Everything about Strike Gently, New York City indie rockers the Virgins’ second album, has been an exercise in independence. Since releasing their self-titled full-length debut in 2008, frontman Donald Cumming has assembled a new lineup, parted ways with the group’s previous label, Atlantic, and proceeded to make the record he wanted to make, an album he alludes is a departure from the dance-rock sounds of the Virgin’s breakthrough. Eventually he signed a deal with the Strokes' frontman Julian Casablancas, and their new 10-track set, Strike Gently, is due out March 12 on Cult Records. Speaking shortly before playing a concert on a rainy day in Bogotá, Cumming recently explained to us how it all came together.
How have you changed as a band since the last album?
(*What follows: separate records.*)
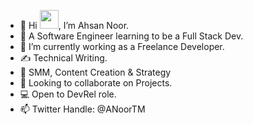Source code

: - 👋 Hi <img src="https://raw.githubusercontent.com/MartinHeinz/MartinHeinz/master/wave.gif" width="30px">, I’m Ahsan Noor.
- 👀 A Software Engineer learning to be a Full Stack Dev.
- 🌱 I’m currently working as a Freelance Developer.
- ✍ Technical Writing.
- 💞️ SMM, Content Creation & Strategy 
- 🤝 Looking to collaborate on Projects.
- 💻 Open to DevRel role.
- 📫 Twitter Handle: @ANoorTM

<!---
ANoorTM/ANoorTM is a ✨ special ✨ repository because its `README.md` (this file) appears on your GitHub profile.
You can click the Preview link to take a look at your changes.
--->
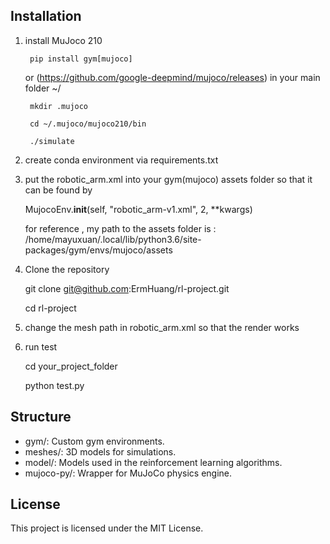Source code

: ## Installation
1. install MuJoco 210
   
        pip install gym[mujoco]
   or
        (https://github.com/google-deepmind/mujoco/releases)
   in your main folder ~/
   
        mkdir .mujoco
   
        cd ~/.mujoco/mujoco210/bin
   
        ./simulate

3. create conda environment via requirements.txt
   

5. put the robotic_arm.xml  into your gym(mujoco) assets folder so that it can be found by

   MujocoEnv.__init__(self, "robotic_arm-v1.xml", 2, **kwargs) 

   for reference , my path to the assets folder is :  /home/mayuxuan/.local/lib/python3.6/site-packages/gym/envs/mujoco/assets

   
7. Clone the repository

      git clone git@github.com:ErmHuang/rl-project.git
   
      cd rl-project
   
9. change the mesh path in robotic_arm.xml so that the render works

   
11. run test
    
      cd your_project_folder

      python test.py

       

## Structure
- gym/: Custom gym environments.
- meshes/: 3D models for simulations.
- model/: Models used in the reinforcement learning algorithms.
- mujoco-py/: Wrapper for MuJoCo physics engine.

## License
This project is licensed under the MIT License.


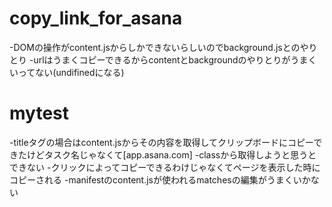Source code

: # copy_link_for_asana
-DOMの操作がcontent.jsからしかできないらしいのでbackground.jsとのやりとり
-urlはうまくコピーできるからcontentとbackgroundのやりとりがうまくいってない(undifinedになる)

# mytest
-titleタグの場合はcontent.jsからその内容を取得してクリップボードにコピーできたけどタスク名じゃなくて[app.asana.com]
-classから取得しようと思うとできない
-クリックによってコピーできるわけじゃなくてページを表示した時にコピーされる
-manifestのcontent.jsが使われるmatchesの編集がうまくいかない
I’ve definitely grown more confident as a songwriter. The approach to this record was very different from anything I’ve done before. We just worked really quickly and wrote the songs. We were recording them pretty much all in one room. It was really natural. It felt really effortless.
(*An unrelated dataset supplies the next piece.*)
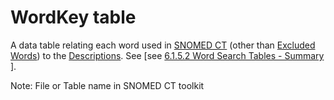# WordKey table

A data table relating each word used in [SNOMED CT](https://confluence.ihtsdotools.org/display/DOCGLOSS/SNOMED+CT) (other than [Excluded Words](https://confluence.ihtsdotools.org/display/DOCGLOSS/Excluded+Word)) to the [Descriptions](https://confluence.ihtsdotools.org/display/DOCGLOSS/Description). See \[see [6.1.5.2 Word Search Tables - Summary](../../../../../pages/createpage.action) ].

Note: File or Table name in SNOMED CT toolkit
How would you describe the sound of the new album?
It’s definitely a rock-and-roll record. It’s a record I’m really proud of and have been wanting to do for a long time. It’s cool. There’s not a lot of fancy … I don’t know. It’s just very straightforward.
Earlier this year, you released a single called “Venus in Chains.” How does Strike Gently compare to that?
I don’t necessarily want to compare them. We did “Venus in Chains” because we hadn’t put out anything in a while and we did it as a one-off, not knowing when our next opportunity would be. It’s just kind of a logical extension from there. We’ve written songs since then and they ended up being on the record. Julian didn’t want to include anything on the record that had already been released, so we just let it be its own single.
Stream "Venus in Chains" below:
Did any life experiences shape the songwriting?
I feel like I’ve had a chance to reflect on my experiences, realize what I do care about, what I don’t care about. Basically growing up. When we started out, I was basically just writing songs and they just kind of wrote themselves. Once we started, and we made the [2007 self-titled] EP, we kind of got painted into a corner with this dance-rock thing. There was a bunch of different factors, but basically we tried to make the best pop-rock-dance album that we could make, not really necessarily that would be the music I would listen to personally.
It was a unique experience with this record, to just do it exactly how I want to do it in a different place in my life, my relationship to songwriting is much, much different. I didn’t really used to know what I was doing, and that didn’t put me in a good position to defend what I wanted to do. So now it’s a different thing.
What brought you to Julian Casablancas’ label, Cult Records?
We were pretty far along in the record, and through some mutual friend we ended up meeting with Julian and playing him some music. The vibe was pretty cool. It was just effortless. He has cool ideas for what he would want to do as a label. It was a completely different vibe.
How was working with Julian different from your previous labels?
From my limited experience, he’s [more] concerned with the quality of the material, with the quality of the art, with the quality of the songs. He just cares about the things that I care about. Things that you would want someone to care about that you’re going to work with. Music at its best is something that really means a lot to the person who’s making it. And it can be a really painful experience when you start to get all these wires and signals crossed in the process. It’s just super-refreshing that he cares about all the same things I care about. That just makes it feel really comfortable. I feel like we could put our faith and trust into the situation. It just felt right.
Strike Gently is out March 12 on Cult Records.